▶ [REQUEST]: Copy every record below exactly as written, but leave out the pictures.

▶ [SUPPLIED MATERIAL]:
# # # # #

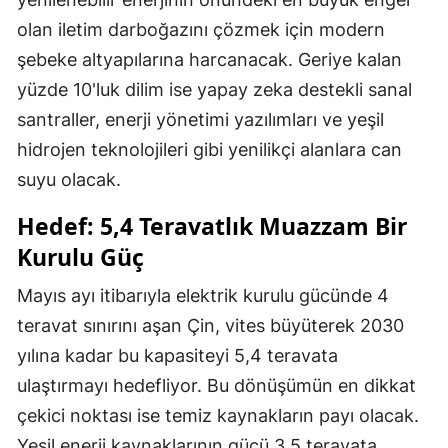
olan iletim darboğazını çözmek için modern
şebeke altyapılarına harcanacak. Geriye kalan
yüzde 10'luk dilim ise yapay zeka destekli sanal
santraller, enerji yönetimi yazılımları ve yeşil
hidrojen teknolojileri gibi yenilikçi alanlara can
suyu olacak.
Hedef: 5,4 Teravatlık Muazzam Bir
Kurulu Güç
Mayıs ayı itibarıyla elektrik kurulu gücünde 4
teravat sınırını aşan Çin, vites büyüterek 2030
yılına kadar bu kapasiteyi 5,4 teravata
ulaştırmayı hedefliyor. Bu dönüşümün en dikkat
çekici noktası ise temiz kaynakların payı olacak.
Yeşil enerji kaynaklarının gücü 3,5 teravata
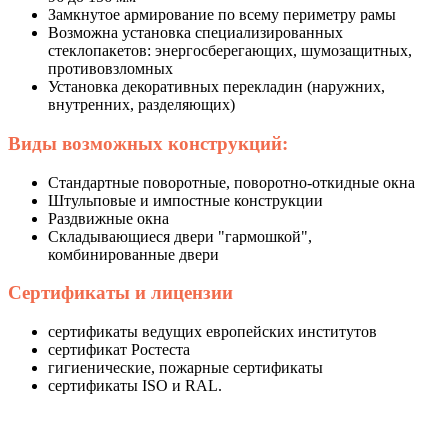
Замкнутое армирование по всему периметру рамы
Возможна установка специализированных
стеклопакетов: энергосберегающих, шумозащитных,
противовзломных
Установка декоративных перекладин (наружних,
внутренних, разделяющих)
Виды возможных конструкций:
Стандартные поворотные, поворотно-откидные окна
Штульповые и импостные конструкции
Раздвижные окна
Складывающиеся двери "гармошкой",
комбинированные двери
Сертификаты и лицензии
сертификаты ведущих европейских институтов
сертификат Ростеста
гигиенические, пожарные сертификаты
сертификаты ISO и RAL.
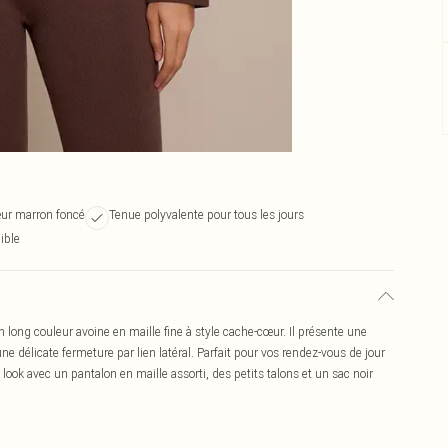
œur marron foncé
Tenue polyvalente pour tous les jours
ible
long couleur avoine en maille fine à style cache-cœur. Il présente une
ne délicate fermeture par lien latéral. Parfait pour vos rendez-vous de jour
 look avec un pantalon en maille assorti, des petits talons et un sac noir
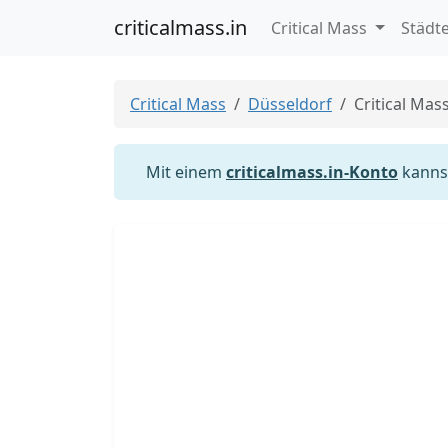
criticalmass.in
Critical Mass
Städt
Critical Mass
Düsseldorf
Critical Mas
Mit einem
criticalmass.in-Konto
kannst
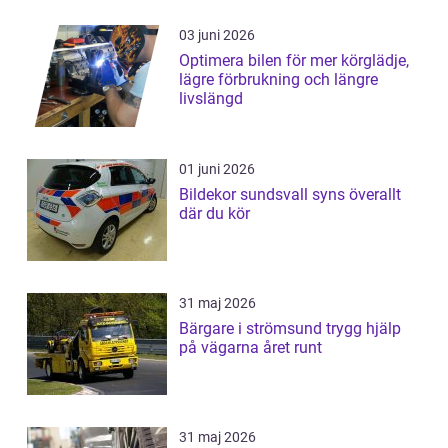
03 juni 2026
Optimera bilen för mer körglädje,
lägre förbrukning och längre
livslängd
01 juni 2026
Bildekor sundsvall syns överallt
där du kör
31 maj 2026
Bärgare i strömsund trygg hjälp
på vägarna året runt
31 maj 2026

# # # # #

▶ [PROBLEM SOLUTION]:
olan iletim darboğazını çözmek için modern
şebeke altyapılarına harcanacak. Geriye kalan
yüzde 10'luk dilim ise yapay zeka destekli sanal
santraller, enerji yönetimi yazılımları ve yeşil
hidrojen teknolojileri gibi yenilikçi alanlara can
suyu olacak.
Hedef: 5,4 Teravatlık Muazzam Bir
Kurulu Güç
Mayıs ayı itibarıyla elektrik kurulu gücünde 4
teravat sınırını aşan Çin, vites büyüterek 2030
yılına kadar bu kapasiteyi 5,4 teravata
ulaştırmayı hedefliyor. Bu dönüşümün en dikkat
çekici noktası ise temiz kaynakların payı olacak.
Yeşil enerji kaynaklarının gücü 3,5 teravata
Замкнутое армирование по всему периметру рамы
Возможна установка специализированных
стеклопакетов: энергосберегающих, шумозащитных,
противовзломных
Установка декоративных перекладин (наружних,
внутренних, разделяющих)
Виды возможных конструкций:
Стандартные поворотные, поворотно-откидные окна
Штульповые и импостные конструкции
Раздвижные окна
Складывающиеся двери "гармошкой",
комбинированные двери
Сертификаты и лицензии
сертификаты ведущих европейских институтов
сертификат Ростеста
гигиенические, пожарные сертификаты
сертификаты ISO и RAL.
œur marron foncé
Tenue polyvalente pour tous les jours
ible
long couleur avoine en maille fine à style cache-cœur. Il présente une
ne délicate fermeture par lien latéral. Parfait pour vos rendez-vous de jour
 look avec un pantalon en maille assorti, des petits talons et un sac noir
criticalmass.in
Critical Mass
Städt
Critical Mass
Düsseldorf
Critical Mas
Mit einem
criticalmass.in-Konto
kannst
03 juni 2026
Optimera bilen för mer körglädje,
lägre förbrukning och längre
livslängd
01 juni 2026
Bildekor sundsvall syns överallt
där du kör
31 maj 2026
Bärgare i strömsund trygg hjälp
på vägarna året runt
31 maj 2026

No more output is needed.